For variety of reasons, including communication ... build your project workflow around Git or some DECENTRALIZED version control system.

You must anticipate that people will work in different locations, in airports, at their homes, in parks or coffee shops and occasionally at their desks. If you don't make version control repositories decentralized, the version control system will not get used and people will adapt a amazing variety of sneakernet and ad hoc file storage and backup alternatives.

I would strongly urge that anyone [who is serious about communication] take a hard look at Github-centric workflow ... because of the full Github codegraph and all of the ways of inherently communicating progress to all participants by visually tracking commits, pulls, issues, comments, etc ... AND, maybe even more importantly, so that you can dispense with meetings [where no real communication ever happens anyway] and use repository centric chat, eg Gitter.

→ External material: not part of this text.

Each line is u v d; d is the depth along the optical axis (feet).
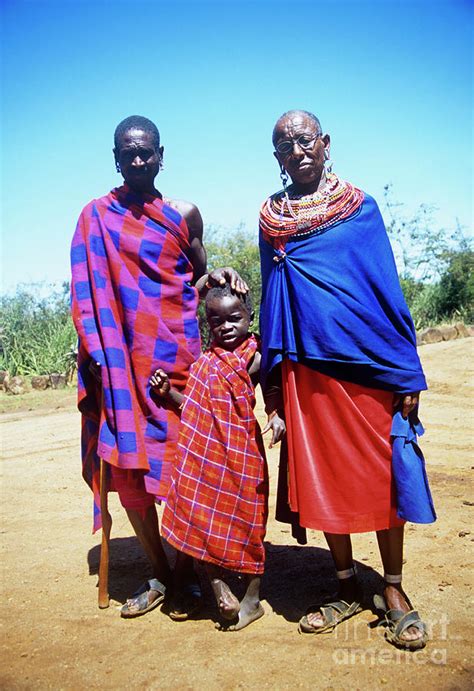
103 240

An added bonus for everyone enduring the pain of learning Git and moving to a Git-based workflow model is that your skills working inside this mental framework will be transferable and will work across organizations.

Git is open source and and that is EXTREMELY important because it explains why Git and it variants have won the battle in the important realm of version control. Anyone who uses version control will be using a dialect of Git for the next 25 years or longer ... a Git-based PM [communication] workflow is going to trump all other proprietary approaches. If there is a better idea, it will come from an extension or fork of Git.